>>>>
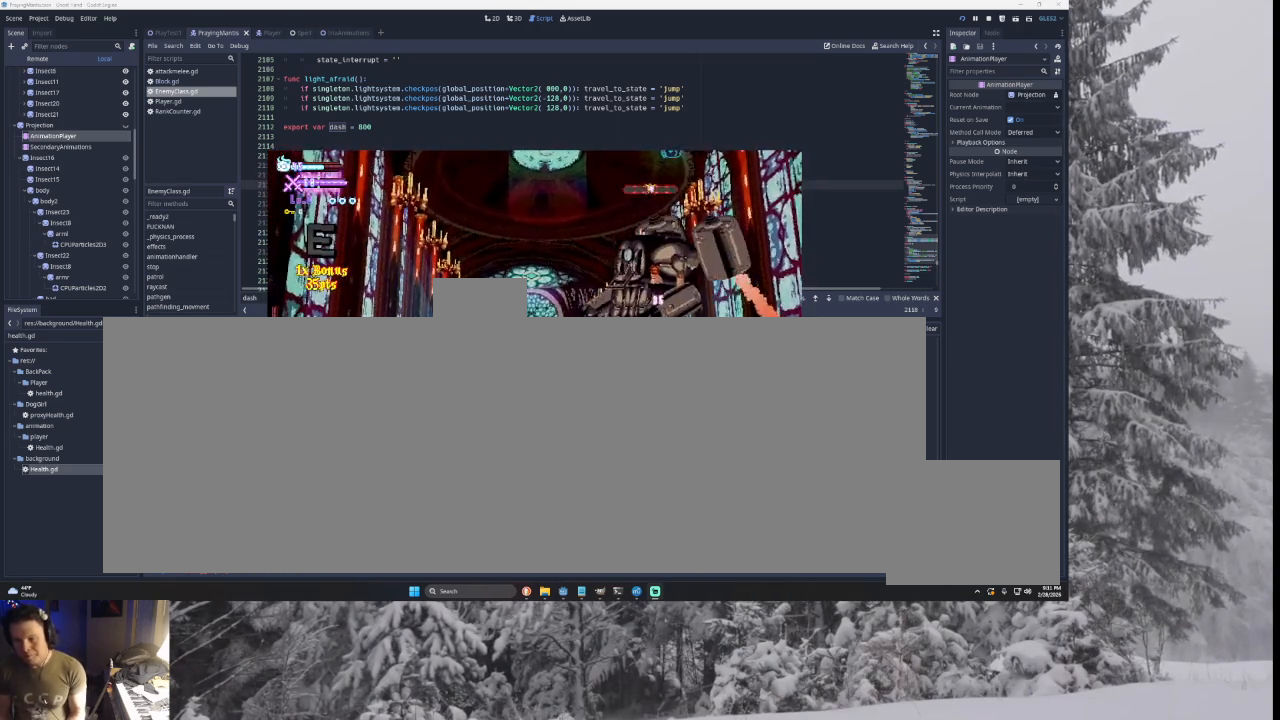
{"buttons": ["TRIANGLE"], "left_stick": "right", "right_stick": "center", "events": [[33, "left_stick", "right"], [433, "TRIANGLE", "down"]]}
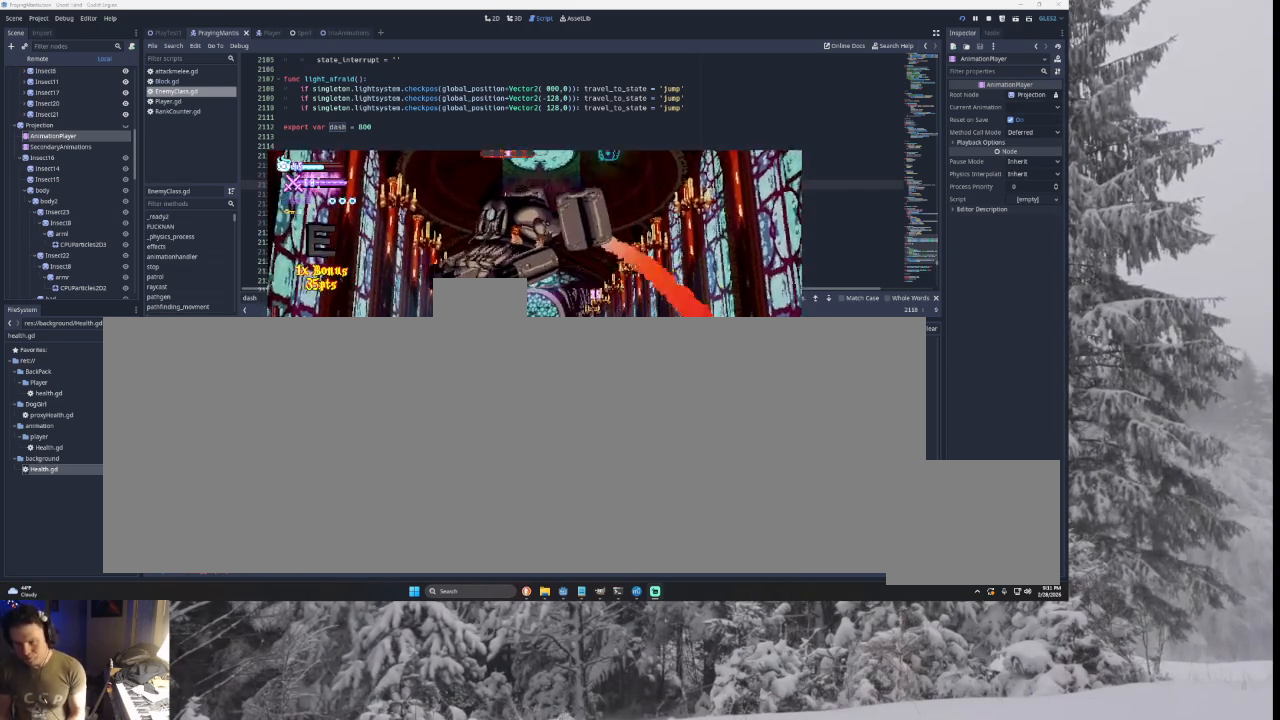
{"buttons": ["TRIANGLE"], "left_stick": "left", "right_stick": "center", "events": [[67, "left_stick", "left"], [267, "SQUARE", "down"], [500, "SQUARE", "up"]]}
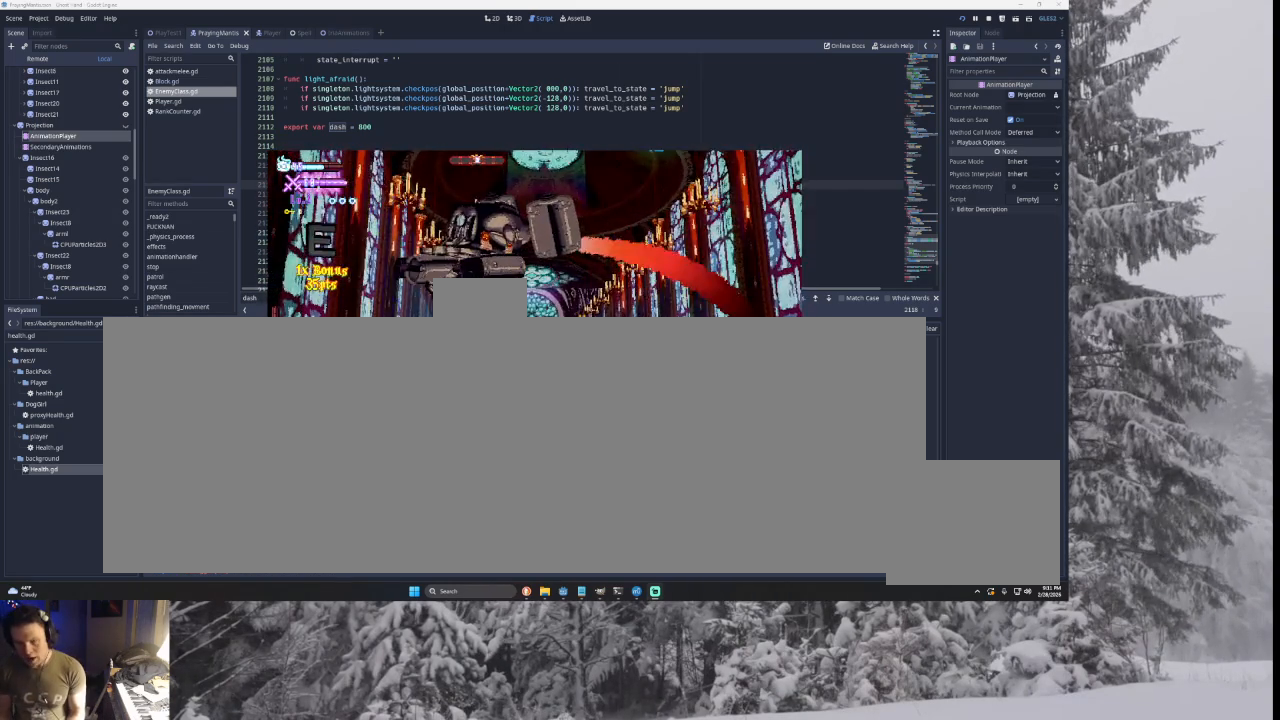
{"buttons": ["SQUARE", "TRIANGLE"], "left_stick": "center", "right_stick": "center", "events": [[33, "TRIANGLE", "up"], [67, "left_stick", "center"], [233, "left_stick", "left"], [300, "TRIANGLE", "down"], [367, "SQUARE", "down"], [500, "left_stick", "center"]]}
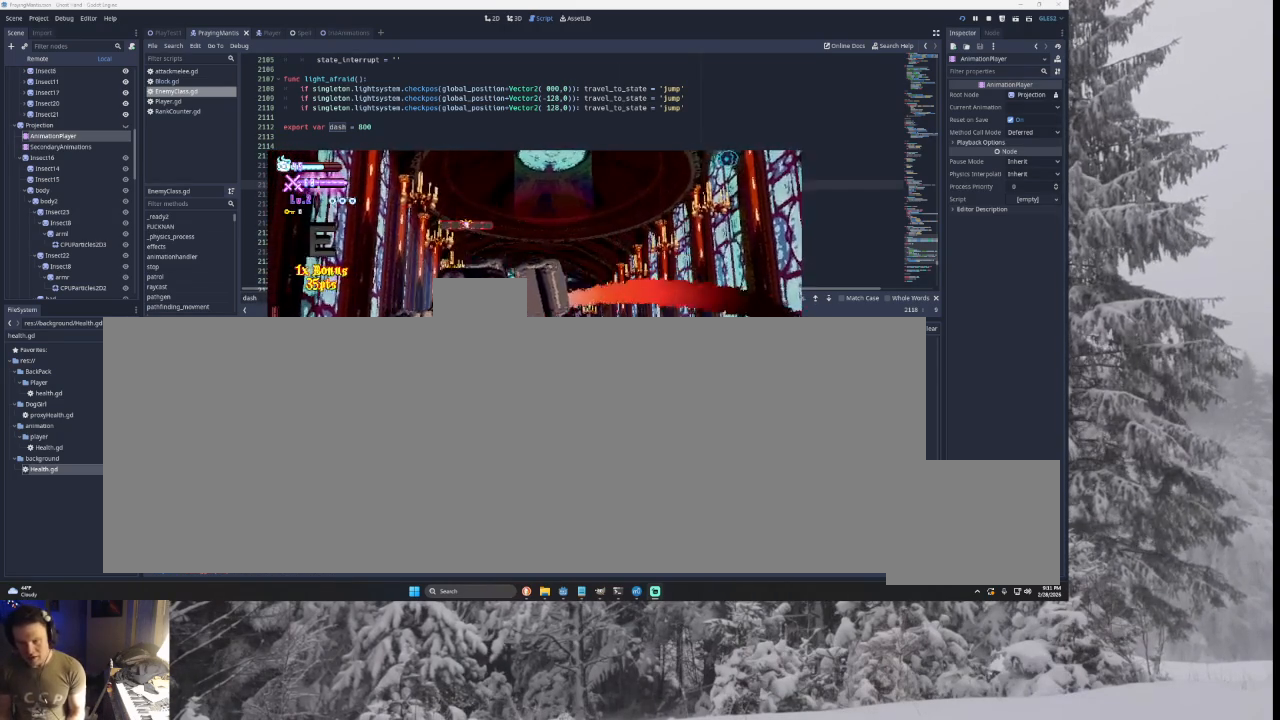
{"buttons": ["SQUARE", "TRIANGLE"], "left_stick": "center", "right_stick": "center", "events": [[67, "left_stick", "right"], [100, "SQUARE", "up"], [133, "TRIANGLE", "up"], [333, "left_stick", "left"], [367, "SQUARE", "down"], [367, "TRIANGLE", "down"], [500, "left_stick", "center"]]}
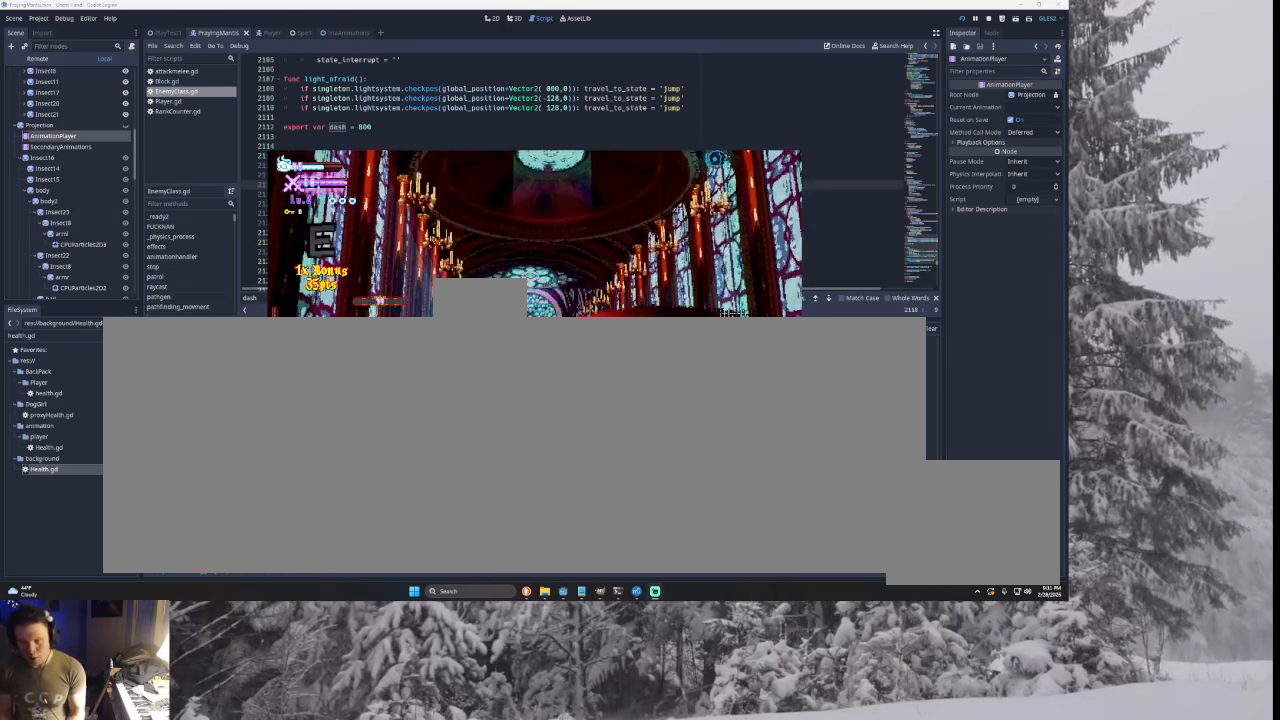
{"buttons": ["SQUARE"], "left_stick": "center", "right_stick": "center", "events": [[67, "left_stick", "right"], [167, "SQUARE", "up"], [200, "TRIANGLE", "up"], [267, "left_stick", "center"], [333, "left_stick", "left"], [433, "SQUARE", "down"], [467, "left_stick", "center"]]}
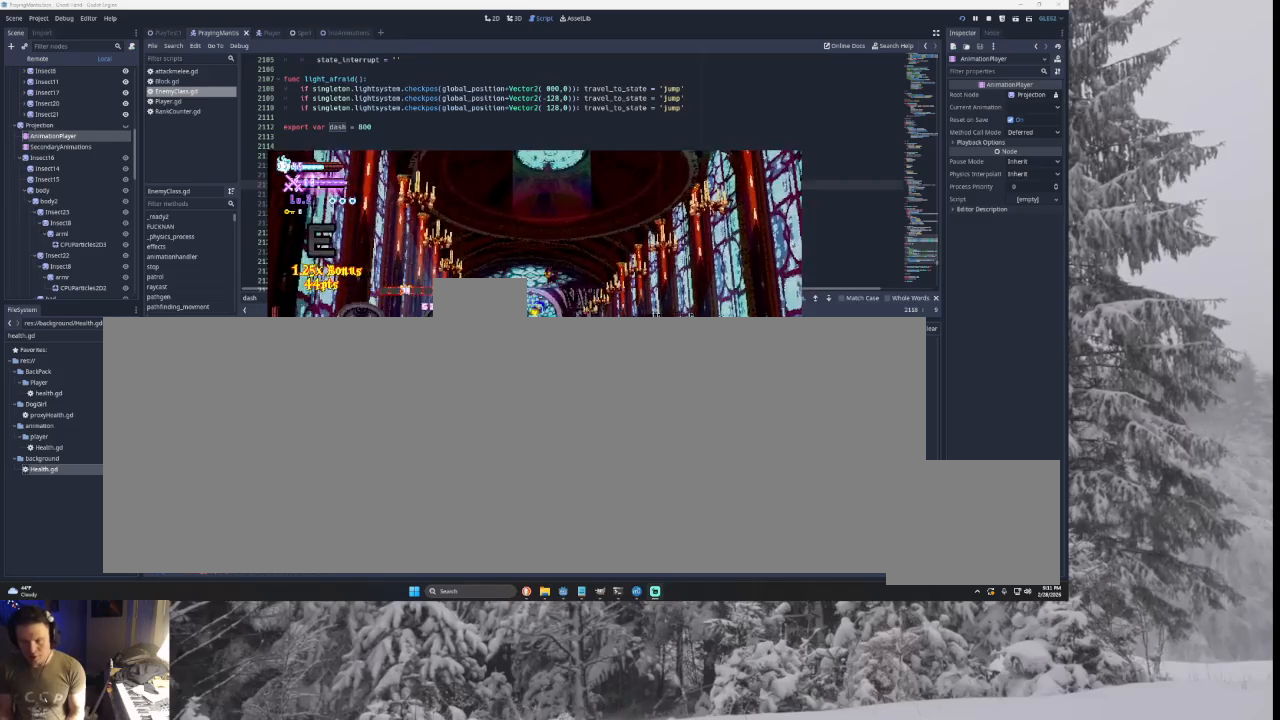
{"buttons": ["SQUARE", "TRIANGLE"], "left_stick": "left", "right_stick": "center", "events": [[33, "left_stick", "down-right"], [100, "SQUARE", "up"], [100, "left_stick", "right"], [333, "left_stick", "center"], [400, "TRIANGLE", "down"], [400, "left_stick", "left"], [467, "SQUARE", "down"]]}
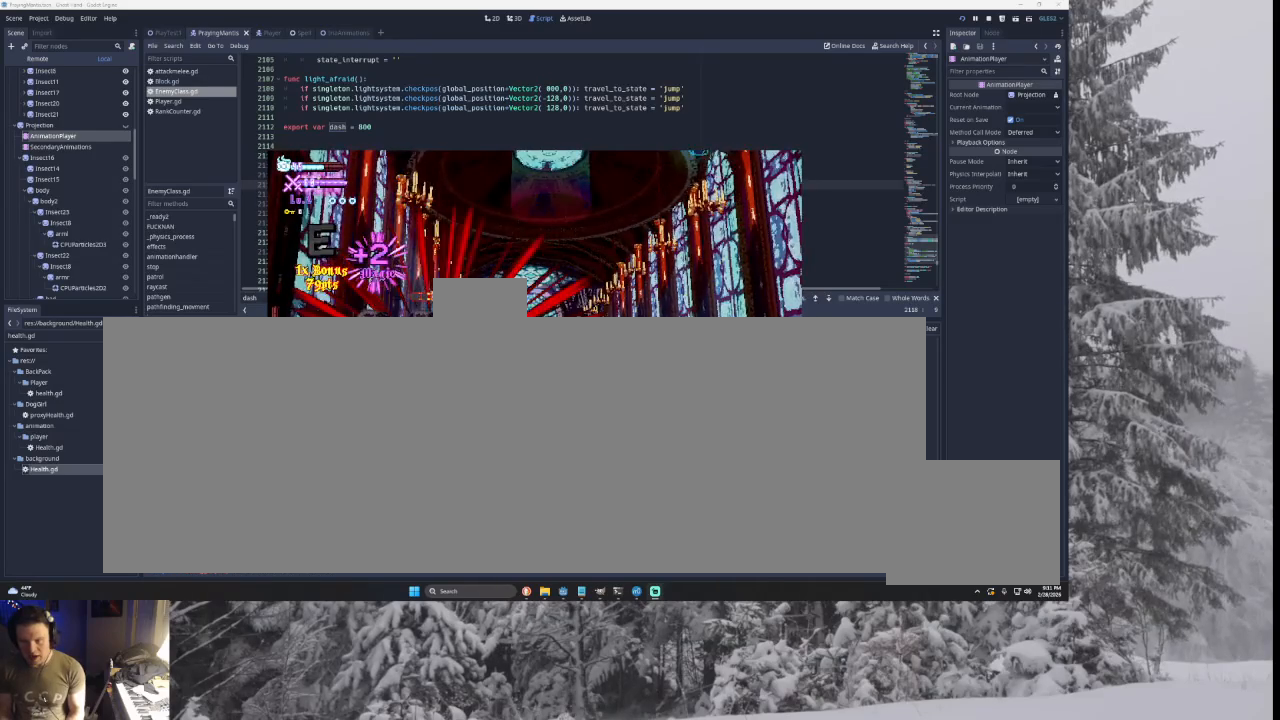
{"buttons": ["SQUARE", "TRIANGLE"], "left_stick": "left", "right_stick": "center", "events": [[33, "left_stick", "right"], [167, "SQUARE", "up"], [233, "TRIANGLE", "up"], [367, "left_stick", "left"], [467, "SQUARE", "down"], [467, "TRIANGLE", "down"]]}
<<<<
YOUR OBJECTIVE
Without including any pictures, output each entry above exactly as it appears.

EXPECTED OUTPUT
{"buttons": ["TRIANGLE"], "left_stick": "right", "right_stick": "center", "events": [[33, "left_stick", "right"], [433, "TRIANGLE", "down"]]}
{"buttons": ["TRIANGLE"], "left_stick": "left", "right_stick": "center", "events": [[67, "left_stick", "left"], [267, "SQUARE", "down"], [500, "SQUARE", "up"]]}
{"buttons": ["SQUARE", "TRIANGLE"], "left_stick": "center", "right_stick": "center", "events": [[33, "TRIANGLE", "up"], [67, "left_stick", "center"], [233, "left_stick", "left"], [300, "TRIANGLE", "down"], [367, "SQUARE", "down"], [500, "left_stick", "center"]]}
{"buttons": ["SQUARE", "TRIANGLE"], "left_stick": "center", "right_stick": "center", "events": [[67, "left_stick", "right"], [100, "SQUARE", "up"], [133, "TRIANGLE", "up"], [333, "left_stick", "left"], [367, "SQUARE", "down"], [367, "TRIANGLE", "down"], [500, "left_stick", "center"]]}
{"buttons": ["SQUARE"], "left_stick": "center", "right_stick": "center", "events": [[67, "left_stick", "right"], [167, "SQUARE", "up"], [200, "TRIANGLE", "up"], [267, "left_stick", "center"], [333, "left_stick", "left"], [433, "SQUARE", "down"], [467, "left_stick", "center"]]}
{"buttons": ["SQUARE", "TRIANGLE"], "left_stick": "left", "right_stick": "center", "events": [[33, "left_stick", "down-right"], [100, "SQUARE", "up"], [100, "left_stick", "right"], [333, "left_stick", "center"], [400, "TRIANGLE", "down"], [400, "left_stick", "left"], [467, "SQUARE", "down"]]}
{"buttons": ["SQUARE", "TRIANGLE"], "left_stick": "left", "right_stick": "center", "events": [[33, "left_stick", "right"], [167, "SQUARE", "up"], [233, "TRIANGLE", "up"], [367, "left_stick", "left"], [467, "SQUARE", "down"], [467, "TRIANGLE", "down"]]}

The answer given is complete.